[Stored records]
☆ ☆ ☆ ☆ ☆
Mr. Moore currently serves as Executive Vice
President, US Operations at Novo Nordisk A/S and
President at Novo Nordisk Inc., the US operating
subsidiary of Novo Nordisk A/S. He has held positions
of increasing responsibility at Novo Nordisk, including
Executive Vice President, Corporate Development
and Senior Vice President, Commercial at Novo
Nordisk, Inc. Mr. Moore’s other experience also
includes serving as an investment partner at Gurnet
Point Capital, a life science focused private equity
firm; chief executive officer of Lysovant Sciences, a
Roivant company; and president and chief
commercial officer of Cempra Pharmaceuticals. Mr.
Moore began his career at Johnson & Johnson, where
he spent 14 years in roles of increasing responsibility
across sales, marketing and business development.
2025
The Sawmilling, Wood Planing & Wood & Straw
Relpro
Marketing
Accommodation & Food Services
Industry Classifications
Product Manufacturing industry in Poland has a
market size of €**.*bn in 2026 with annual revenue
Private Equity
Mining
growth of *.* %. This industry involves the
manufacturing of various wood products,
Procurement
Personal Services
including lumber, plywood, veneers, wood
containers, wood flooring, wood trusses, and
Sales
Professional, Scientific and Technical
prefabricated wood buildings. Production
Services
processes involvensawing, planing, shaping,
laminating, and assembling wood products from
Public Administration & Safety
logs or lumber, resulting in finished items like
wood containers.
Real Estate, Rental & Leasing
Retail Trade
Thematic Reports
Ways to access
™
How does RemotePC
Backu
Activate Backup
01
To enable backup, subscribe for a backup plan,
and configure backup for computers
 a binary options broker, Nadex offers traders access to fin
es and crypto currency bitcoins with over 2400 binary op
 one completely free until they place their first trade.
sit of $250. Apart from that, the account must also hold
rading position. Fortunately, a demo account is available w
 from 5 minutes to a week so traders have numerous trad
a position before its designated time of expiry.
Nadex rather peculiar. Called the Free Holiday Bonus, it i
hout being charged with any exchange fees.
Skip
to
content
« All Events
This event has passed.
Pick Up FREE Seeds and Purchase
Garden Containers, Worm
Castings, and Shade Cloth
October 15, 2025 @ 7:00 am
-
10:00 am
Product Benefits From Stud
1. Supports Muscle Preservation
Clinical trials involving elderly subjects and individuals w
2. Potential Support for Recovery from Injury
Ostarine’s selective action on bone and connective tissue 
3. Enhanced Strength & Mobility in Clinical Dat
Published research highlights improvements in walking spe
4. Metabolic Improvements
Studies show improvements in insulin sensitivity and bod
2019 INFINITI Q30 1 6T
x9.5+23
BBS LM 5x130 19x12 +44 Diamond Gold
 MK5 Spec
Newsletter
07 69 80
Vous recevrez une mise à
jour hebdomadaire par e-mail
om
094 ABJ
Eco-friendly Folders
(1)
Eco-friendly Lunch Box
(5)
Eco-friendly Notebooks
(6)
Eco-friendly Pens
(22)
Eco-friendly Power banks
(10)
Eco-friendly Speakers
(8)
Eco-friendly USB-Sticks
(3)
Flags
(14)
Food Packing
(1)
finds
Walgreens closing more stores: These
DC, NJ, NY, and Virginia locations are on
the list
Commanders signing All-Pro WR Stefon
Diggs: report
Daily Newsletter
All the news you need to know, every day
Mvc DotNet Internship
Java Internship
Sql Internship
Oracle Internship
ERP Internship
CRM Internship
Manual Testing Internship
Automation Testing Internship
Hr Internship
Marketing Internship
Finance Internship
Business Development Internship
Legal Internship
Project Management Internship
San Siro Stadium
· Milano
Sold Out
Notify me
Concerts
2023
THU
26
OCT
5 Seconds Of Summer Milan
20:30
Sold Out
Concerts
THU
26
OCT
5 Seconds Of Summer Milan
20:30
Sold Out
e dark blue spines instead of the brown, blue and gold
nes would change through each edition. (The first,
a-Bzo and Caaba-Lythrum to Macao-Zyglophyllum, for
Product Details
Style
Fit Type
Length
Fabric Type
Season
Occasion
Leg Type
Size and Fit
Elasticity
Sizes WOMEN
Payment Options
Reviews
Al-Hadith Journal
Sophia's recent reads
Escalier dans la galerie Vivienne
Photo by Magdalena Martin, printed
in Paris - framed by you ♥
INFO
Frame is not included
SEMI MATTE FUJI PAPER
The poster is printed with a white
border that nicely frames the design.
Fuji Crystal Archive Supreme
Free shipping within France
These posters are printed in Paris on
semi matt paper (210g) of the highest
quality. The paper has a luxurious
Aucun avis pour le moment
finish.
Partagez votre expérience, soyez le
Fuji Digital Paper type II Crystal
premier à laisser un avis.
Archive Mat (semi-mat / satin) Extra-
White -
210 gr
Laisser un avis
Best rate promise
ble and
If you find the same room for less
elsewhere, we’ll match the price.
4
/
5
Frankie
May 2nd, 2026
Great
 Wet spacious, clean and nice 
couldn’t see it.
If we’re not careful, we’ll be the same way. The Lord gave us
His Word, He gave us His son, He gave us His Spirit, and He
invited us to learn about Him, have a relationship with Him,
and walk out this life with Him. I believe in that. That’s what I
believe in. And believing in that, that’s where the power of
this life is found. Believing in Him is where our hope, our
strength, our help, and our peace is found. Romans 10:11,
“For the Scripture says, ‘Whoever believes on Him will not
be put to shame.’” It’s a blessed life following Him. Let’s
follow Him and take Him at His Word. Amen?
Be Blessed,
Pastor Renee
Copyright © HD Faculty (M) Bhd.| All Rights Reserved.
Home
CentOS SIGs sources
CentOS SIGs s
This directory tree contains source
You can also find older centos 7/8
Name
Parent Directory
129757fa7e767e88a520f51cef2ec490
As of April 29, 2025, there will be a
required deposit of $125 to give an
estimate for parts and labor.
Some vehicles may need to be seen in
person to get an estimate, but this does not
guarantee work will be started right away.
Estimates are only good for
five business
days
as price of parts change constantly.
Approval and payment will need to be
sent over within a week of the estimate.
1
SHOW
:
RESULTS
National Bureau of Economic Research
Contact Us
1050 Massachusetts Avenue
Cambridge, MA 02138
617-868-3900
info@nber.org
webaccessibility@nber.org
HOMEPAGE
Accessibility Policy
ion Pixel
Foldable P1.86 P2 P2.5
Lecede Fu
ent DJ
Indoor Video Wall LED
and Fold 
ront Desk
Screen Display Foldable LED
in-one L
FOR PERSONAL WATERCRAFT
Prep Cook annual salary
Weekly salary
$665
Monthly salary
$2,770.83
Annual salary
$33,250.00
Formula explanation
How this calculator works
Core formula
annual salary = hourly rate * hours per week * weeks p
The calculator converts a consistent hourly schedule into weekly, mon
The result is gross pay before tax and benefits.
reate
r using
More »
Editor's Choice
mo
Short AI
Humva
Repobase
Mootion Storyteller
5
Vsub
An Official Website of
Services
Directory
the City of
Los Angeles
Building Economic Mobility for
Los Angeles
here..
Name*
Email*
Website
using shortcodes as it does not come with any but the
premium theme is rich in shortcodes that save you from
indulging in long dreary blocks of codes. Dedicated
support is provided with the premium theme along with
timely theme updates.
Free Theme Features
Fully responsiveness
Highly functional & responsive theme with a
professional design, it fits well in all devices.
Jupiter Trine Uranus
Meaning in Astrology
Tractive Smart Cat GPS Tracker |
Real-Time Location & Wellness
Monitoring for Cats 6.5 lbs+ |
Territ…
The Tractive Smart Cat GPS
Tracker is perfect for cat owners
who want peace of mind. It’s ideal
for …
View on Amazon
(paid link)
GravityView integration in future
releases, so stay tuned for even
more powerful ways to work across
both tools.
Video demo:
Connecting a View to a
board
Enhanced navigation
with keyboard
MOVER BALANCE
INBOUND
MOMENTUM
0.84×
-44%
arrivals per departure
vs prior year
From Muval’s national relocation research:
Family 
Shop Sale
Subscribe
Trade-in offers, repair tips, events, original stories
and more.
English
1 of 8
☆ ☆ ☆ ☆ ☆
_Work request:_
What are the lines of the data above that include the string "using"? Copy them.

_Solution to the exercise:_
r using
using shortcodes as it does not come with any but the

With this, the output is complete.